Recommendation #4 seems to directly address the administration's push against the inclusion of ESG investments in retirement plans. The CFTC, to the contrary, recommends:
The United States and financial regulators should review relevant laws, regulations and codes and provide any necessary clarity to confirm the appropriateness of making investment decisions using climate-related factors in retirement and pension plans covered by ERISA, as well as non-ERISA managed situations where there is fiduciary duty. This should clarify that climate-related factors—as well as ESG factors that impact risk-return more broadly—may be considered to the same extent as “traditional” financial factors, without creating additional burdens.
How this plays out at the individual investor level puzzles me. Even if we can guess the three likeliest short-term outcomes (say, increases in extreme weather, greater number of "orphaned" assets, a push for more-sustainable energy generation and distribution), I'm not exactly sure of how to act on the information. Do you simply dodge carbon? Look for "impact investors" who actively seek to mitigate effects? Shift to financials on the premise that insurance companies make money from catastrophic events (high short-term payoff offset by even higher premium increases)?

Curious.

David

Comments

  • edited September 2020
    For long-term investors, which in aggregate retirement plans are, even if their individual employees may not be, climate change will have a huge impact on the investment landscape no matter what the current ostrich head in the sand chief says.

    I think ultimately the big traditional energy players will acquire the alternative energy ones as the competition from solar and other players becomes more viable as it has already been each year. Then ESG investors will really be scratching their heads as to what to own. An affordable electric car isn't far off, yet I don't necessarily think Tesla will be the one to make it. Telecommuting thanks to climate change and covid will become the norm to reduce traffic, carbon and office space. Avoid office real estate. Avoid insurers of coastal properties in Florida.

    Anecdotal story I heard from one realtor who does business in Florida, that most mainstream insurers no longer want to insure Florida's coastal homes and the insurers that do charge exorbitant rates and actually model for a binary situation--either disaster doesn't happen and they're hugely profitable or it does happen and they go bankrupt and screw policy holders. Bankruptcy is modeled in.

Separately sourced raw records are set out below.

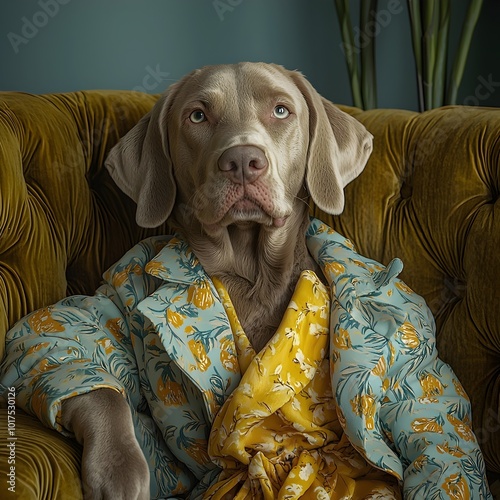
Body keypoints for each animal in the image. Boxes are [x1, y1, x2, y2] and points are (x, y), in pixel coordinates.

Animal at [62, 63, 374, 500]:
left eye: (281, 110)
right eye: (197, 116)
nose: (243, 160)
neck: (251, 272)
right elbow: (83, 360)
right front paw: (117, 470)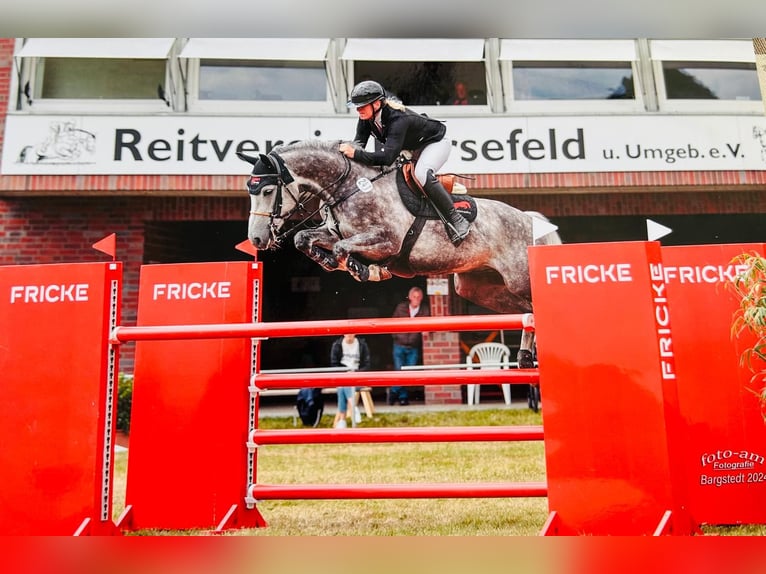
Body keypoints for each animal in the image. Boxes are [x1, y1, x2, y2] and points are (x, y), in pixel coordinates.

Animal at [237, 140, 560, 366]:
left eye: (267, 191)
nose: (257, 238)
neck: (350, 188)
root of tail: (530, 220)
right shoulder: (334, 232)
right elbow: (304, 238)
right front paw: (332, 261)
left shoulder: (387, 241)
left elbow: (344, 249)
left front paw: (363, 268)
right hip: (477, 288)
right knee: (526, 311)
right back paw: (525, 357)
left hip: (519, 279)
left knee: (533, 304)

    But I wonder if the investment thesis is really what matters at this point. There needs to be real government regulation--on a global level--to reduce the inevitable destruction.
  • Thanks, David for point us to this. Here’s Barron’s take : https://www.barrons.com/articles/climate-change-poses-a-major-risk-to-u-s-financial-system-warns-regulator-51599667397

    “ The risks from climate change include damage to infrastructure, housing, crops, communities, and livelihoods, as well as to the value of financial assets, according to the report, which argues that systemic shocks related to climate change can undermine the financial health of banks and insurance markets.

    It makes 53 recommendations, including that financial supervisors require bank and nonbank financial firms to address climate-related financial risks, that companies make meaningful disclosures about climate risk, and that U.S. and financial regulators provide clarity to confirm the appropriateness of making investment decisions using climate-related factors in retirement plans.”